A warehouse worker sacked for allegedly masturbating at work has lost a legal challenge in which he claimed he was being discriminated against because he was actually scratching a rash in his pubic area.
Daniel Whipps was caught on CCTV at work at the Battery Store Australia's Townsville warehouse in October 2018 with his shorts pulled down to his thigh, holding a mobile phone in his right hand and reaching down his pants with his left.
A Queensland industrial commissioner dismissed the claim.Credit:iStockphoto
An industrial commissioner found that while Mr Whipps previously had a rash he had not proved he had it when he was fired.
Even even if he was scratching a rash, his employer had not discriminated against him because it did not fire him because of the condition and would have treated any other employee the same way, the Queensland Industrial Relations Commission found.
Mr Whipps said the commissioner had got the decision wrong and misinterpreted evidence, including from his ex-wife. He said he planned to appeal and vehemently denied he had ever masturbated at work.
"Of course I f–king wasn’t, what f–king person would, the whole thing is f–king bulls–t if you ask me," said Mr Whipps, who added he still planned to try to pursue the Battery Store for what he believed were lost wages.
Mr Whipps launched his discrimination claim in October 2018, arguing he should receive $4,400 as compensation for lost wages and $10,000 for the hurt and embarrassment he suffered after a manager at the company travelled to Townsville, where Mr Whipps worked alone in a warehouse, to confront him that month.
The parties disputed what happened at the warehouse, with Mr Whipps saying the manager, Kishor Kumar, had arrived with still photos from the CCTV to embarrass and provoke him into resigning before he was eventually fired.
But Mr Kumar told the commission Mr Whipps assaulted him during the confrontation and he was fired for that reason in addition to general poor performance and the "masturbatory act".
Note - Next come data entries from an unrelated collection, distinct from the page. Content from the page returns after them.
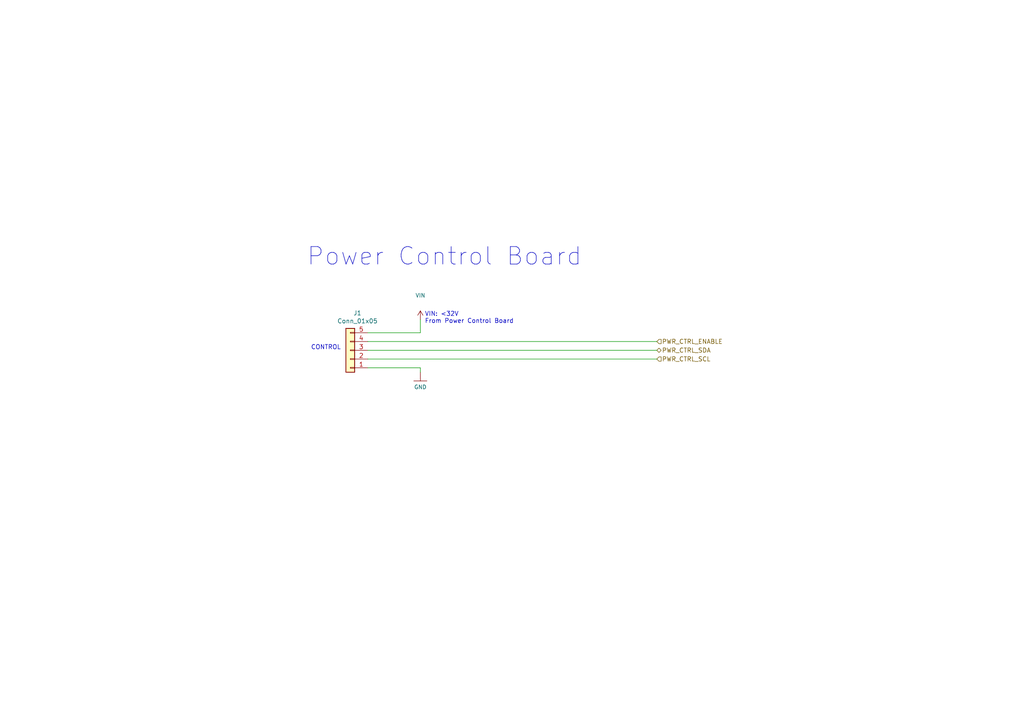
<source format=kicad_sch>
(kicad_sch (version 20230121) (generator eeschema)

  (uuid 0210cdbc-dbc6-4b2c-b77a-765d60979716)

  (paper "A4")

  (title_block
    (title "LCP Controller ")
    (date "2022-12-19")
    (rev "0.3")
    (company "NOAA Pacific Marine Environmental Laboratory")
    (comment 3 "Current design modified by: Basharat Basharat")
    (comment 4 "Current design by: Matt Casari")
    (comment 5 "Current design modified by: Basharat Martin")
  )

  


  (wire (pts (xy 121.92 96.52) (xy 121.92 92.71))
    (stroke (width 0) (type default))
    (uuid 7ac99941-77f1-4636-9253-6a89315fa397)
  )
  (wire (pts (xy 106.68 99.06) (xy 190.5 99.06))
    (stroke (width 0) (type default))
    (uuid 8e61a86e-a7e3-492e-bcea-5c421148e491)
  )
  (wire (pts (xy 106.68 106.68) (xy 121.92 106.68))
    (stroke (width 0) (type default))
    (uuid 9f8ef42b-a758-4afe-a719-f6eddf8c3774)
  )
  (wire (pts (xy 121.92 106.68) (xy 121.92 107.95))
    (stroke (width 0) (type default))
    (uuid a10f0cb0-1cb6-4436-bb83-46e220eff571)
  )
  (wire (pts (xy 106.68 101.6) (xy 190.5 101.6))
    (stroke (width 0) (type default))
    (uuid b670cbd8-c75b-4b21-ae8e-e9265f82c452)
  )
  (wire (pts (xy 106.68 96.52) (xy 121.92 96.52))
    (stroke (width 0) (type default))
    (uuid c723c137-dee3-4ed9-a768-fdda949f3457)
  )
  (wire (pts (xy 106.68 104.14) (xy 190.5 104.14))
    (stroke (width 0) (type default))
    (uuid ff799716-413b-4ce3-8662-e92b0d57f942)
  )

  (text "CONTROL" (at 90.17 101.6 0)
    (effects (font (size 1.27 1.27)) (justify left bottom))
    (uuid 42cddf4f-0f69-4038-99ea-01d5c810cf39)
  )
  (text "VIN: <32V\nFrom Power Control Board" (at 123.19 93.98 0)
    (effects (font (size 1.27 1.27)) (justify left bottom))
    (uuid a4dd9c92-5c67-4f46-b2df-d8e320684d62)
  )
  (text "Power Control Board" (at 88.9 77.47 0)
    (effects (font (size 5.08 5.08)) (justify left bottom))
    (uuid d0815524-3e8a-4af9-88fc-10f39cf2e28a)
  )

  (hierarchical_label "PWR_CTRL_SCL" (shape input) (at 190.5 104.14 0) (fields_autoplaced)
    (effects (font (size 1.27 1.27)) (justify left))
    (uuid 15b5544f-1c74-404c-8076-bb401291ca8d)
  )
  (hierarchical_label "PWR_CTRL_ENABLE" (shape input) (at 190.5 99.06 0) (fields_autoplaced)
    (effects (font (size 1.27 1.27)) (justify left))
    (uuid 6e0f98e1-2eb7-4f6e-a7de-2ff0e87fc692)
  )
  (hierarchical_label "PWR_CTRL_SDA" (shape bidirectional) (at 190.5 101.6 0) (fields_autoplaced)
    (effects (font (size 1.27 1.27)) (justify left))
    (uuid b4dfaa4c-c2a2-4e85-bad6-56b43a3991db)
  )

  (symbol (lib_id "SparkFun-PowerSymbols:VIN") (at 121.92 92.71 0) (unit 1)
    (in_bom yes) (on_board yes) (dnp no)
    (uuid 00000000-0000-0000-0000-00005ee23044)
    (property "Reference" "#SUPPLY01" (at 123.19 92.71 0)
      (effects (font (size 1.143 1.143)) (justify left bottom) hide)
    )
    (property "Value" "VIN" (at 121.92 85.6996 0)
      (effects (font (size 1.143 1.143)))
    )
    (property "Footprint" "XXX-00000" (at 121.92 88.1126 0)
      (effects (font (size 1.524 1.524)) hide)
    )
    (property "Datasheet" "" (at 121.92 92.71 0)
      (effects (font (size 1.524 1.524)) hide)
    )
    (pin "~" (uuid 4b963880-79c3-4d6a-84d0-a17a2319aed1))
    (instances
      (project "LCP_Controller"
        (path "/df0f358a-57ab-4ee9-8b36-6ce64ef9d813/00000000-0000-0000-0000-00005eda50a5"
          (reference "#SUPPLY01") (unit 1)
        )
      )
    )
  )

  (symbol (lib_id "SparkFun-PowerSymbols:GND") (at 121.92 107.95 0) (unit 1)
    (in_bom yes) (on_board yes) (dnp no)
    (uuid 00000000-0000-0000-0000-00005ee2304c)
    (property "Reference" "#GND01" (at 123.19 109.22 0)
      (effects (font (size 1.143 1.143)) (justify left bottom) hide)
    )
    (property "Value" "GND" (at 121.92 112.268 0)
      (effects (font (size 1.143 1.143)))
    )
    (property "Footprint" "" (at 121.92 110.49 0)
      (effects (font (size 1.524 1.524)) hide)
    )
    (property "Datasheet" "" (at 121.92 110.49 0)
      (effects (font (size 1.524 1.524)) hide)
    )
    (pin "~" (uuid a866c01b-5122-45c6-8e89-e8f6a7789e18))
    (instances
      (project "LCP_Controller"
        (path "/df0f358a-57ab-4ee9-8b36-6ce64ef9d813/00000000-0000-0000-0000-00005eda50a5"
          (reference "#GND01") (unit 1)
        )
      )
    )
  )

  (symbol (lib_id "Connector_Generic:Conn_01x05") (at 101.6 101.6 180) (unit 1)
    (in_bom yes) (on_board yes) (dnp no)
    (uuid 00000000-0000-0000-0000-00005efd9542)
    (property "Reference" "J1" (at 103.6828 90.805 0)
      (effects (font (size 1.27 1.27)))
    )
    (property "Value" "Conn_01x05" (at 103.6828 93.1164 0)
      (effects (font (size 1.27 1.27)))
    )
    (property "Footprint" "Connector_PinHeader_2.54mm:PinHeader_1x05_P2.54mm_Vertical" (at 101.6 101.6 0)
      (effects (font (size 1.27 1.27)) hide)
    )
    (property "Datasheet" "~" (at 101.6 101.6 0)
      (effects (font (size 1.27 1.27)) hide)
    )
    (property "MPN" "" (at 101.6 101.6 0)
      (effects (font (size 1.27 1.27)) hide)
    )
    (pin "1" (uuid e7b5a79f-17bd-4c27-b519-b3951aefbbe6))
    (pin "2" (uuid 4000f4b4-60f8-4b64-bcfc-fce59ce99c9b))
    (pin "3" (uuid 3bb9de46-b9fb-4311-9996-d8aa97085a31))
    (pin "4" (uuid 0d6e72fe-1c77-40be-9806-cfa81f608aff))
    (pin "5" (uuid 484b121b-4a34-4192-89e4-21ae13125943))
    (instances
      (project "LCP_Controller"
        (path "/df0f358a-57ab-4ee9-8b36-6ce64ef9d813/00000000-0000-0000-0000-00005eda50a5"
          (reference "J1") (unit 1)
        )
      )
    )
  )
)

</source>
There was evidence that Mr Whipps had suffered a rash. His ex-wife, who he separated from in 2016, said her former husband had suffered from a rash in his pubic area and a doctor testified that Mr Whipps had been to see him about the issue in May 2017.
"The impairment is that I unconsciously start scratching at a rash… and that's what's happened in this incident," Mr Whipps told the commission.
However, in a decision issued this month industrial commissioner Catherine Hartigan concluded the evidence did not show Mr Whipps was suffering from the rash when he was fired in October 2018.
“The difficulty for Mr Whipps is that there is no evidence, of probative value, that establishes that he was suffering from the rash on 2 and 3 October 2018 [when the images were captured],” Commissioner Hartigan wrote. A second doctor who examined Mr Whipps when he started employment with Battery World earlier in 2018 found no evidence Mr Whipps had the skin condition.
In addition, Commissioner Hartigan found Mr Whipps' itch was not uncontrollable and he had previously either scratched through his shorts or gone to the bathroom. Overall the commissioner concluded Mr Whipps' condition was not sufficient to support a discrimination complaint because an employee without a rash who did the same thing would have been treated in the same way.
“We’ve no further comment, as far as we’re concerned the matter has run its course," a spokesman for Battery World said.